I knew you were a man of good taste Monsieur Chien. That VAR 3rd hand is the best designed one I've ever used. I've got the new Park one and it's stamped out of thin enough metal that I've pinched nerves getting it closed. The Park 4th hand is great though.

*Not that I'm really opposed to such things, I say a balance of facilities and effective training is the best approach for cyclists needs. An opinion that I don't express ofen as it doesn't endear me to either side of that particular arguement. :)

2:35 PM  
Blogger Ed W said...

First, for Apertome, I most likely found your blog using the blogsearch page in Google. But I have a regular search set up in Bloglines also.

In my dreams, I stumble across an old Leica M3 at a barn sale. Just across the room and partly hidden by some hay bales, there's a 1930s track bike with wooden rims and a 1" pitch chain. Behind the bicycle, a Norton Manx sits forlornly on long-flat tires.

The guy wants $200 for the lot! That's usually when I wake up.

In my waking life, all I ever find are wrenches and screwdrivers.

5:36 PM  
Blogger Ed W said...

(A continuation of Fritz' post)

Bob crawled along in the gutter. His friends were on another street, perhaps one nearby, perhaps not. He didn't know and he was too frightened to call out. Bob's one thought was to avoid the street thugs intent on another merciless beating. It was their turf, and he was an intruder.

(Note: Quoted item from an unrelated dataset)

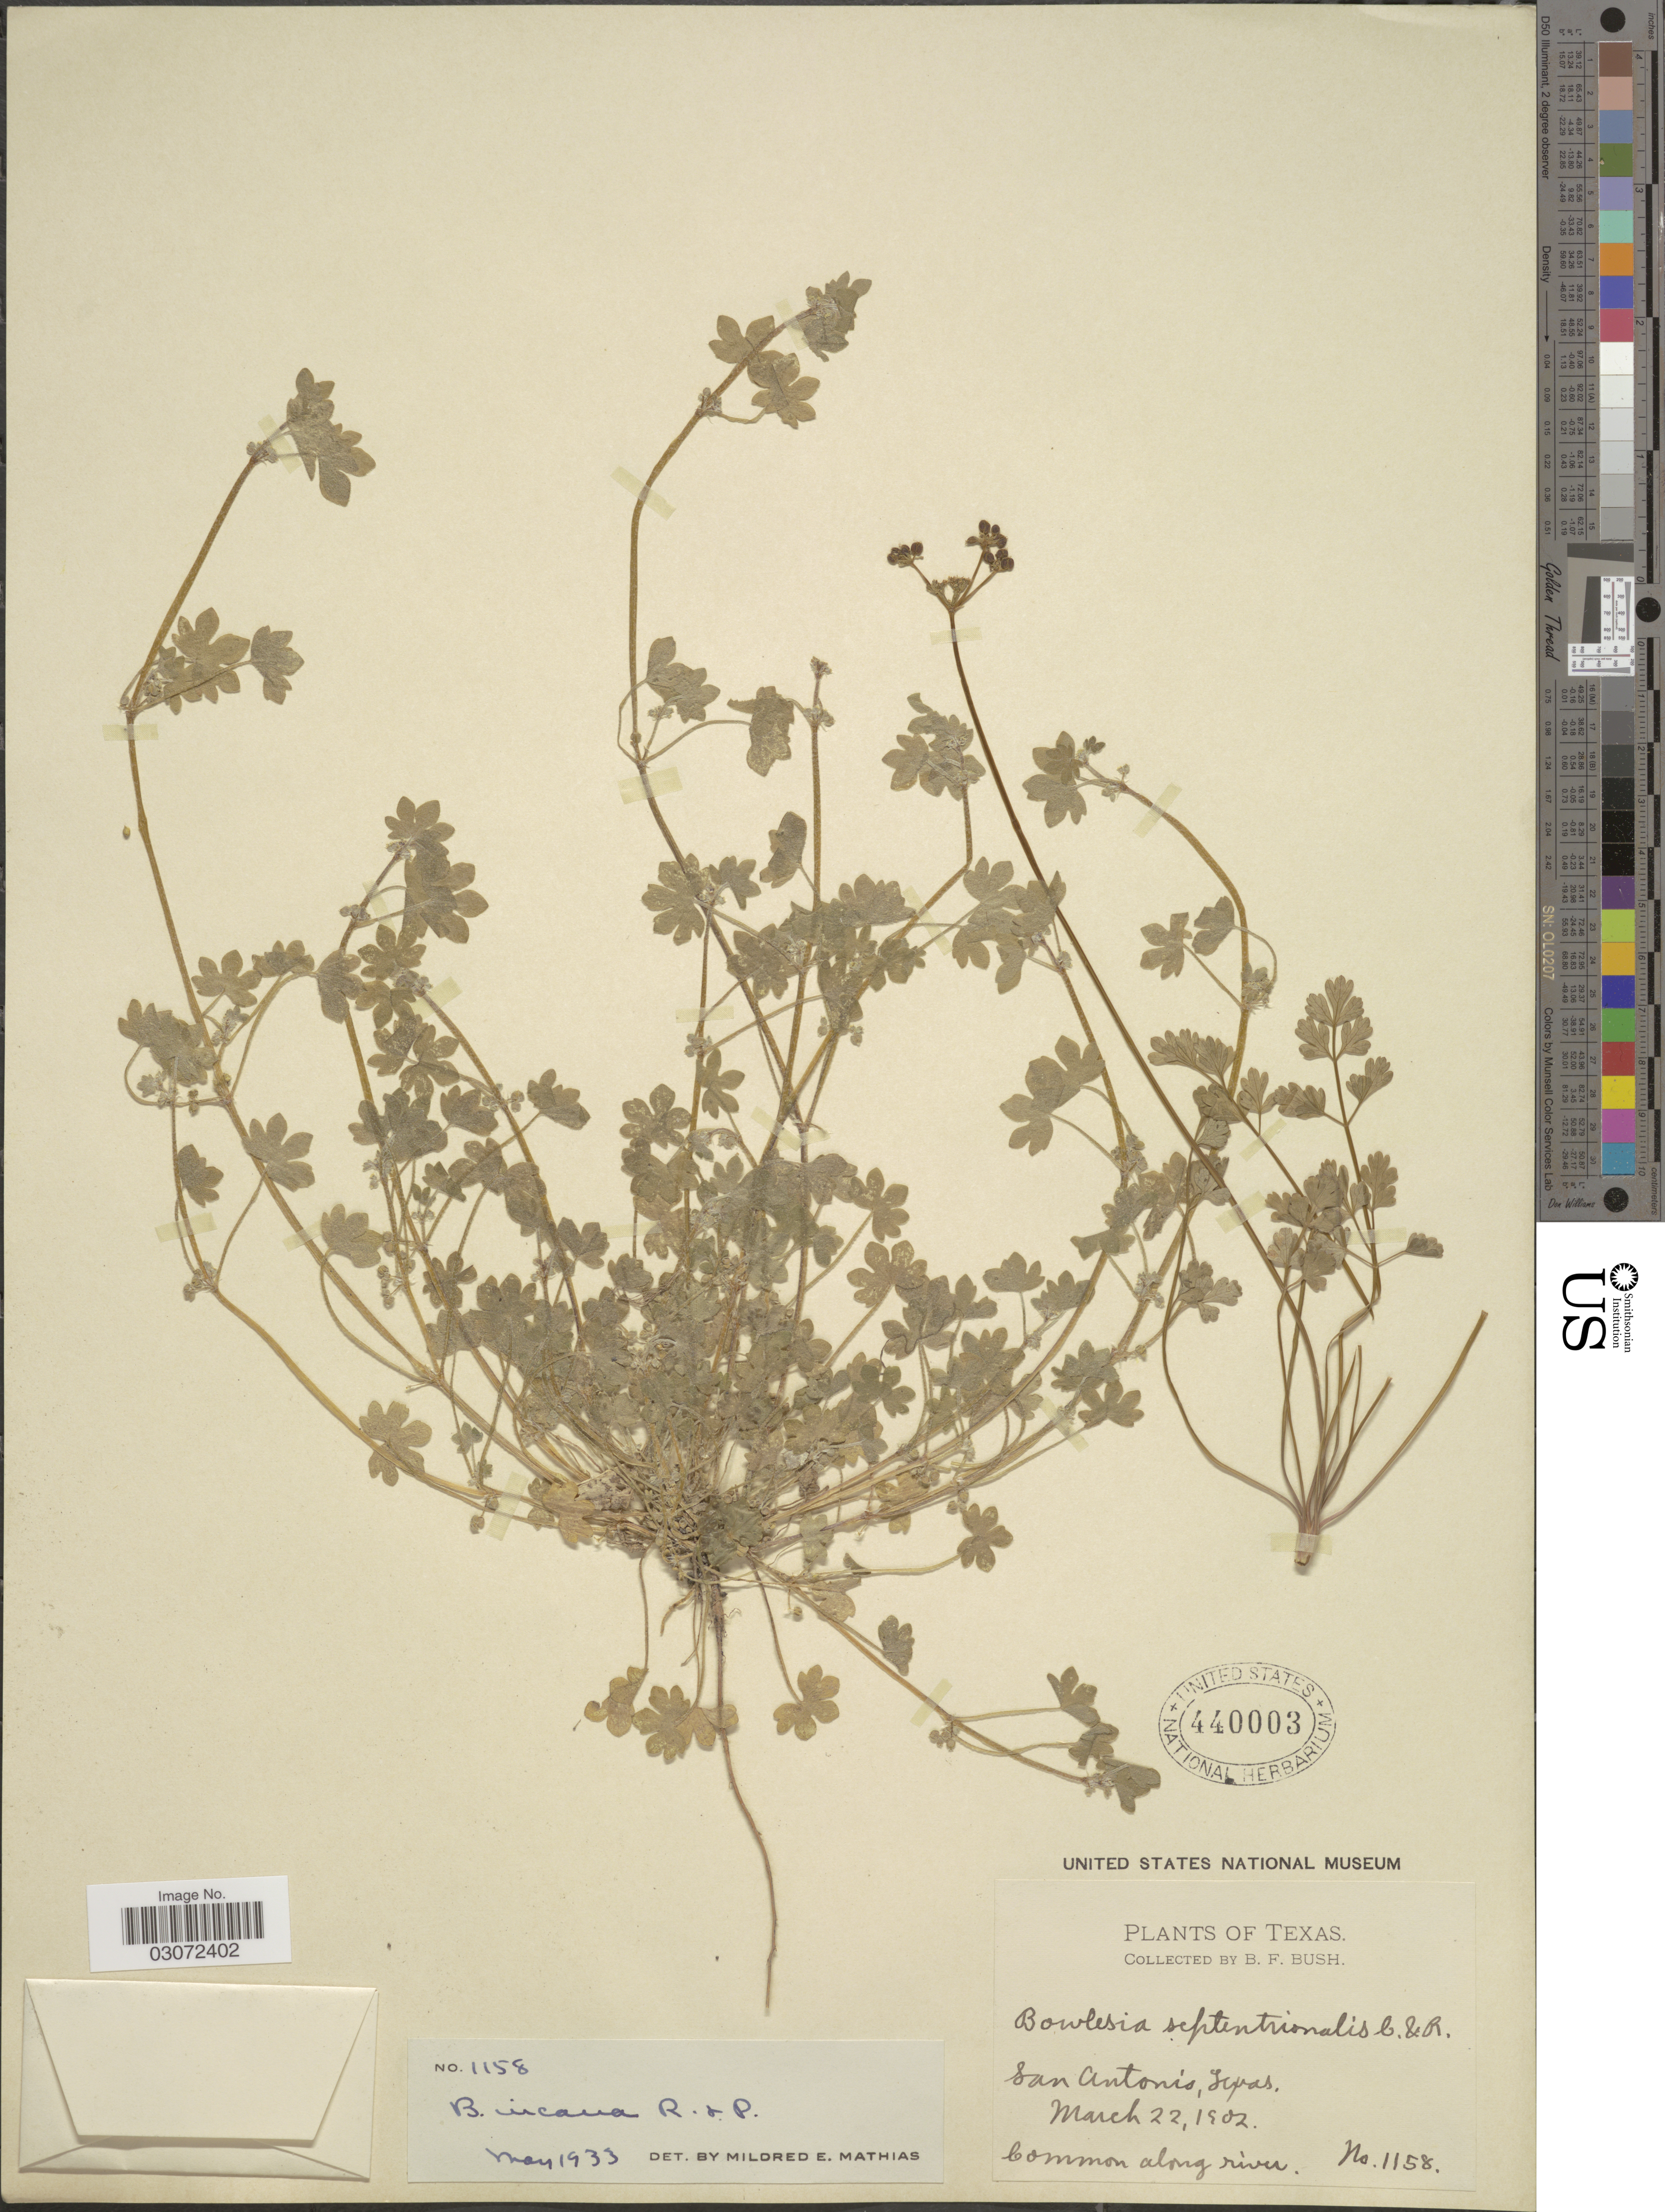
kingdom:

His hand fell on something hard and metallic. In the faint glimmer of a far-off street lamp, he saw a shiny piece of steel. It was an enormous wrench, possibly a weapon to use in defending himself!

He picked it up and wiped away the grime. The wrench was so shiny. It almost glowed. He crawled nearer the street lamp. There were words deeply engraved on both sides. He read, "Snap-On 7/8" on one side. On the other, an odd expression was in similar script. "One wrench to rule them all and in the darkness bind them."

Bob grinned in the darkness. When he re-joined his friends, he'd impress them with his really big tool!

(to be continued)

9:07 PM  
Blogger Fritz said...

I'm reading Ed's continuation and suddenly the song "Juke Box Hero" by Foreigner comes unbidden into my mind.

4:11 PM  
Blogger Ed W said...

Any of you - feel free to jump in here and add something to Bob's saga. More prose is good, so are music and lyrics.